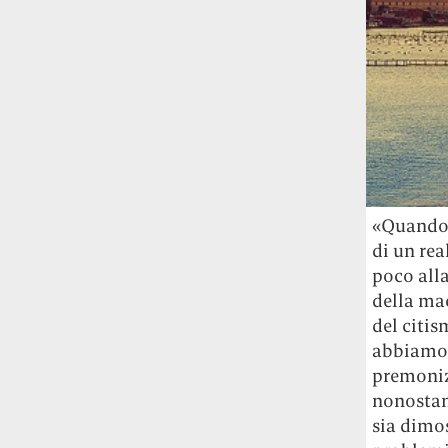
«Quando 
di un rea
poco alla
della ma
del citis
abbiamo 
premoniz
nonostant
sia dimos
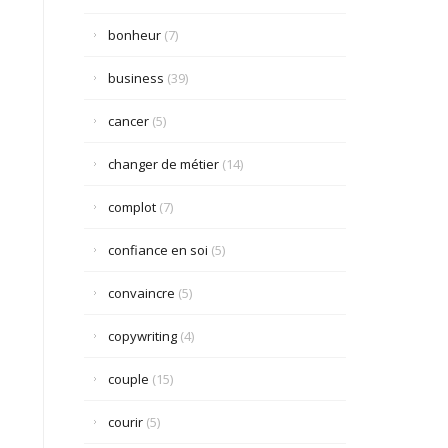
bonheur
(7)
business
(39)
cancer
(5)
changer de métier
(14)
complot
(7)
confiance en soi
(5)
convaincre
(5)
copywriting
(4)
couple
(15)
courir
(5)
····················
# WHAT YOU NEED TO DO
Restate each entry word for word, please, but drop any images it holds.

# RESULT OF THE EXERCISE
«Quando 
di un rea
poco alla
della ma
del citis
abbiamo 
premoniz
nonostant
sia dimos
bonheur
(7)
business
(39)
cancer
(5)
changer de métier
(14)
complot
(7)
confiance en soi
(5)
convaincre
(5)
copywriting
(4)
couple
(15)
courir
(5)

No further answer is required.